• ACTIVITY: Write all of the entries out again exactly, but not the images.

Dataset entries
....................

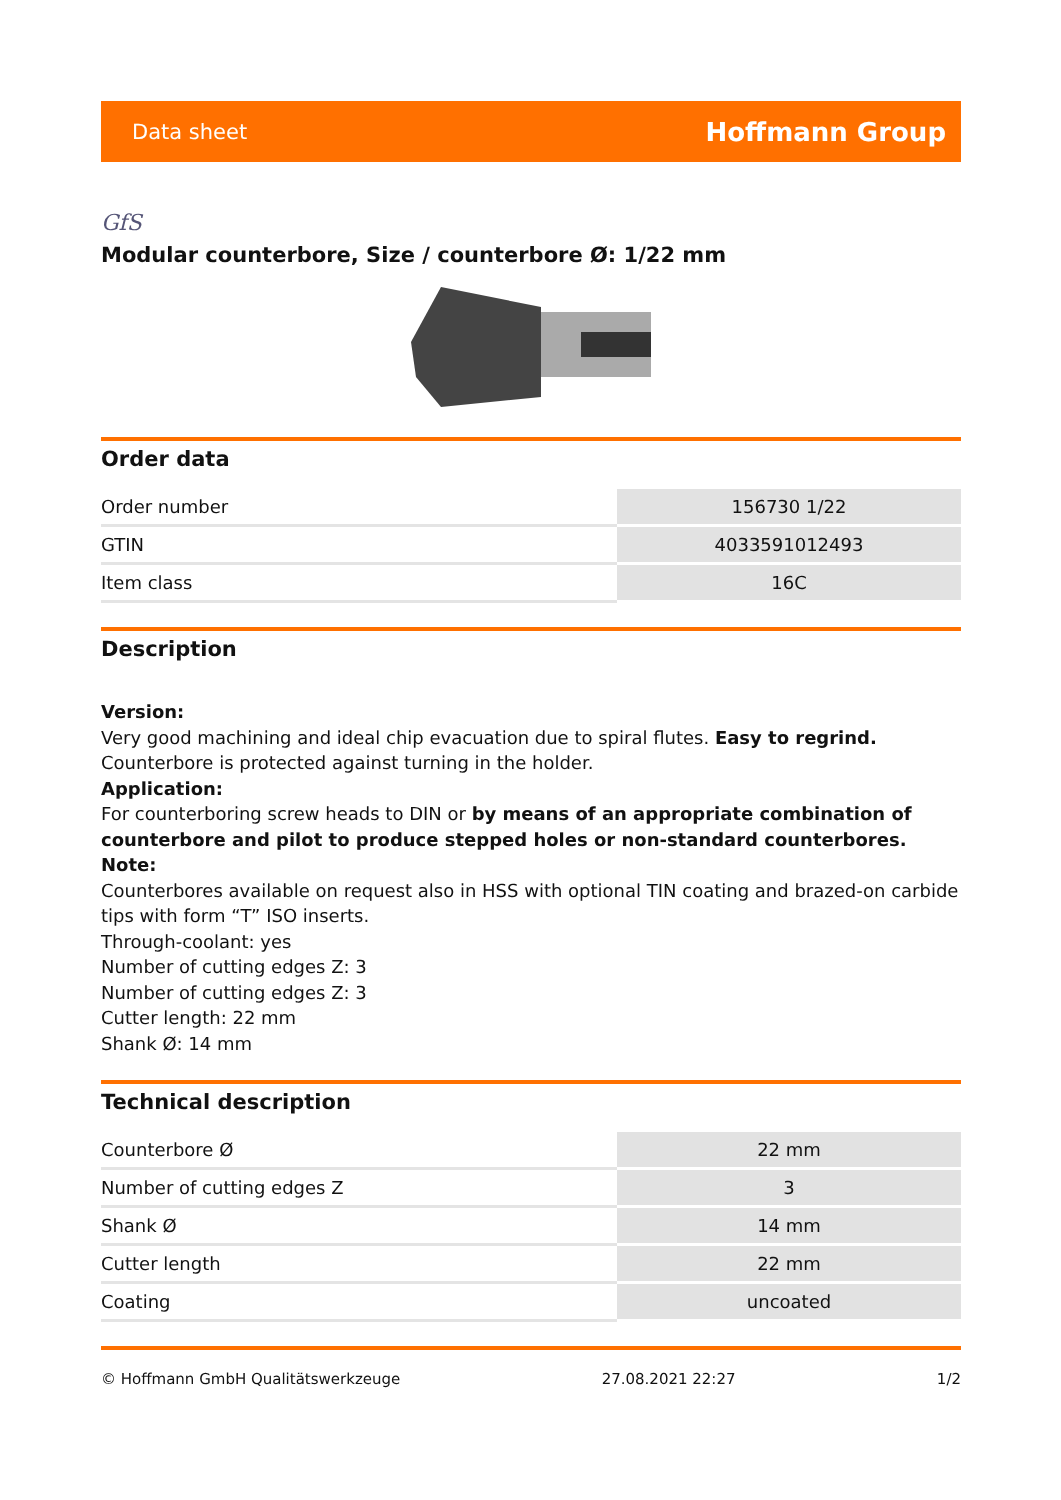Data sheet Hoffmann Group
GfS
Modular counterbore, Size / counterbore Ø: 1/22 mm
Order data
| Order number | 156730 1/22 |
| GTIN | 4033591012493 |
| Item class | 16C |
Description
Version:
Very good machining and ideal chip evacuation due to spiral flutes. Easy to regrind.
Counterbore is protected against turning in the holder.
Application:
For counterboring screw heads to DIN or by means of an appropriate combination of counterbore and pilot to produce stepped holes or non-standard counterbores.
Note:
Counterbores available on request also in HSS with optional TIN coating and brazed-on carbide tips with form “T” ISO inserts.
Through-coolant: yes
Number of cutting edges Z: 3
Number of cutting edges Z: 3
Cutter length: 22 mm
Shank Ø: 14 mm
Technical description
| Counterbore Ø | 22 mm |
| Number of cutting edges Z | 3 |
| Shank Ø | 14 mm |
| Cutter length | 22 mm |
| Coating | uncoated |
© Hoffmann GmbH Qualitätswerkzeuge 27.08.2021 22:27 1/2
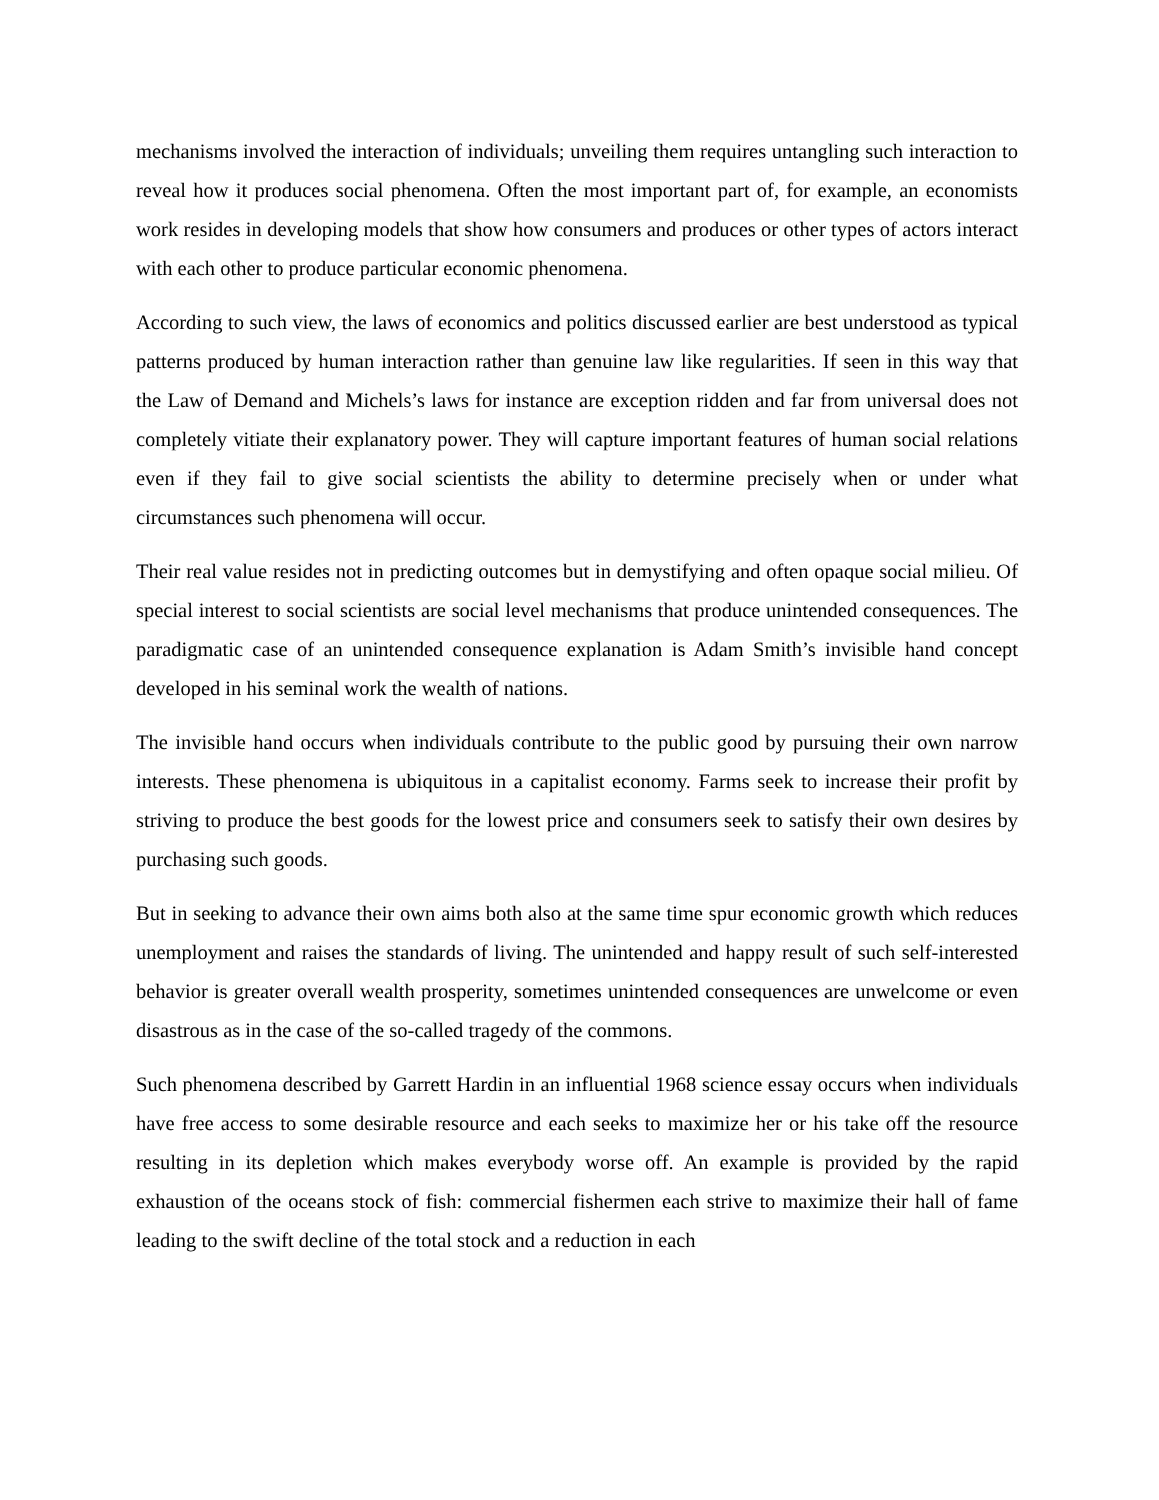mechanisms involved the interaction of individuals; unveiling them requires untangling such interaction to reveal how it produces social phenomena. Often the most important part of, for example, an economists work resides in developing models that show how consumers and produces or other types of actors interact with each other to produce particular economic phenomena.
According to such view, the laws of economics and politics discussed earlier are best understood as typical patterns produced by human interaction rather than genuine law like regularities. If seen in this way that the Law of Demand and Michels’s laws for instance are exception ridden and far from universal does not completely vitiate their explanatory power. They will capture important features of human social relations even if they fail to give social scientists the ability to determine precisely when or under what circumstances such phenomena will occur.
Their real value resides not in predicting outcomes but in demystifying and often opaque social milieu. Of special interest to social scientists are social level mechanisms that produce unintended consequences. The paradigmatic case of an unintended consequence explanation is Adam Smith’s invisible hand concept developed in his seminal work the wealth of nations.
The invisible hand occurs when individuals contribute to the public good by pursuing their own narrow interests. These phenomena is ubiquitous in a capitalist economy. Farms seek to increase their profit by striving to produce the best goods for the lowest price and consumers seek to satisfy their own desires by purchasing such goods.
But in seeking to advance their own aims both also at the same time spur economic growth which reduces unemployment and raises the standards of living. The unintended and happy result of such self-interested behavior is greater overall wealth prosperity, sometimes unintended consequences are unwelcome or even disastrous as in the case of the so-called tragedy of the commons.
Such phenomena described by Garrett Hardin in an influential 1968 science essay occurs when individuals have free access to some desirable resource and each seeks to maximize her or his take off the resource resulting in its depletion which makes everybody worse off. An example is provided by the rapid exhaustion of the oceans stock of fish: commercial fishermen each strive to maximize their hall of fame leading to the swift decline of the total stock and a reduction in each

....................

• SOLUTION:
Data sheet Hoffmann Group
GfS
Modular counterbore, Size / counterbore Ø: 1/22 mm
Order data
| Order number | 156730 1/22 |
| GTIN | 4033591012493 |
| Item class | 16C |
Description
Version:
Very good machining and ideal chip evacuation due to spiral flutes. Easy to regrind.
Counterbore is protected against turning in the holder.
Application:
For counterboring screw heads to DIN or by means of an appropriate combination of counterbore and pilot to produce stepped holes or non-standard counterbores.
Note:
Counterbores available on request also in HSS with optional TIN coating and brazed-on carbide tips with form “T” ISO inserts.
Through-coolant: yes
Number of cutting edges Z: 3
Number of cutting edges Z: 3
Cutter length: 22 mm
Shank Ø: 14 mm
Technical description
| Counterbore Ø | 22 mm |
| Number of cutting edges Z | 3 |
| Shank Ø | 14 mm |
| Cutter length | 22 mm |
| Coating | uncoated |
© Hoffmann GmbH Qualitätswerkzeuge 27.08.2021 22:27 1/2
mechanisms involved the interaction of individuals; unveiling them requires untangling such interaction to reveal how it produces social phenomena. Often the most important part of, for example, an economists work resides in developing models that show how consumers and produces or other types of actors interact with each other to produce particular economic phenomena.
According to such view, the laws of economics and politics discussed earlier are best understood as typical patterns produced by human interaction rather than genuine law like regularities. If seen in this way that the Law of Demand and Michels’s laws for instance are exception ridden and far from universal does not completely vitiate their explanatory power. They will capture important features of human social relations even if they fail to give social scientists the ability to determine precisely when or under what circumstances such phenomena will occur.
Their real value resides not in predicting outcomes but in demystifying and often opaque social milieu. Of special interest to social scientists are social level mechanisms that produce unintended consequences. The paradigmatic case of an unintended consequence explanation is Adam Smith’s invisible hand concept developed in his seminal work the wealth of nations.
The invisible hand occurs when individuals contribute to the public good by pursuing their own narrow interests. These phenomena is ubiquitous in a capitalist economy. Farms seek to increase their profit by striving to produce the best goods for the lowest price and consumers seek to satisfy their own desires by purchasing such goods.
But in seeking to advance their own aims both also at the same time spur economic growth which reduces unemployment and raises the standards of living. The unintended and happy result of such self-interested behavior is greater overall wealth prosperity, sometimes unintended consequences are unwelcome or even disastrous as in the case of the so-called tragedy of the commons.
Such phenomena described by Garrett Hardin in an influential 1968 science essay occurs when individuals have free access to some desirable resource and each seeks to maximize her or his take off the resource resulting in its depletion which makes everybody worse off. An example is provided by the rapid exhaustion of the oceans stock of fish: commercial fishermen each strive to maximize their hall of fame leading to the swift decline of the total stock and a reduction in each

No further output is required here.